[Saved entries]
== == ==
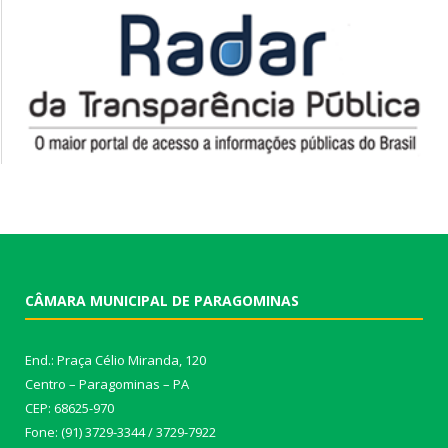
CÂMARA MUNICIPAL DE PARAGOMINAS
End.: Praça Célio Miranda, 120
Centro – Paragominas – PA
CEP: 68625-970
Fone: (91) 3729-3344 / 3729-7922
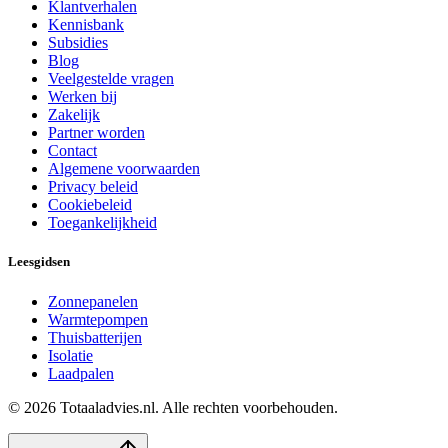
Klantverhalen
Kennisbank
Subsidies
Blog
Veelgestelde vragen
Werken bij
Zakelijk
Partner worden
Contact
Algemene voorwaarden
Privacy beleid
Cookiebeleid
Toegankelijkheid
Leesgidsen
Zonnepanelen
Warmtepompen
Thuisbatterijen
Isolatie
Laadpalen
©
2026
Totaaladvies.nl. Alle rechten voorbehouden.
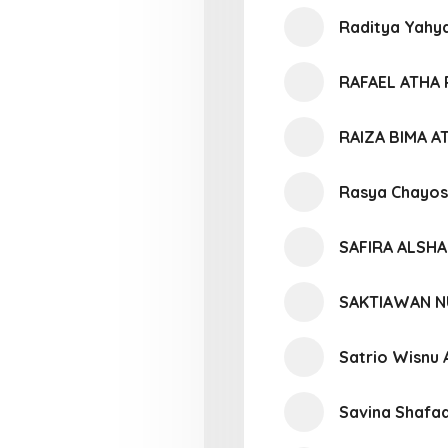
Raditya Yahya
RAFAEL ATHA
RAIZA BIMA A
Rasya Chayos
SAFIRA ALSHA
SAKTIAWAN N
Satrio Wisnu 
Savina Shafa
== == ==
The result should be an exact retyped version of all the entries above, containing no pictures.

■ Exercise result ■
CÂMARA MUNICIPAL DE PARAGOMINAS
End.: Praça Célio Miranda, 120
Centro – Paragominas – PA
CEP: 68625-970
Fone: (91) 3729-3344 / 3729-7922
Klantverhalen
Kennisbank
Subsidies
Blog
Veelgestelde vragen
Werken bij
Zakelijk
Partner worden
Contact
Algemene voorwaarden
Privacy beleid
Cookiebeleid
Toegankelijkheid
Leesgidsen
Zonnepanelen
Warmtepompen
Thuisbatterijen
Isolatie
Laadpalen
©
2026
Totaaladvies.nl. Alle rechten voorbehouden.
Raditya Yahya
RAFAEL ATHA
RAIZA BIMA A
Rasya Chayos
SAFIRA ALSHA
SAKTIAWAN N
Satrio Wisnu 
Savina Shafa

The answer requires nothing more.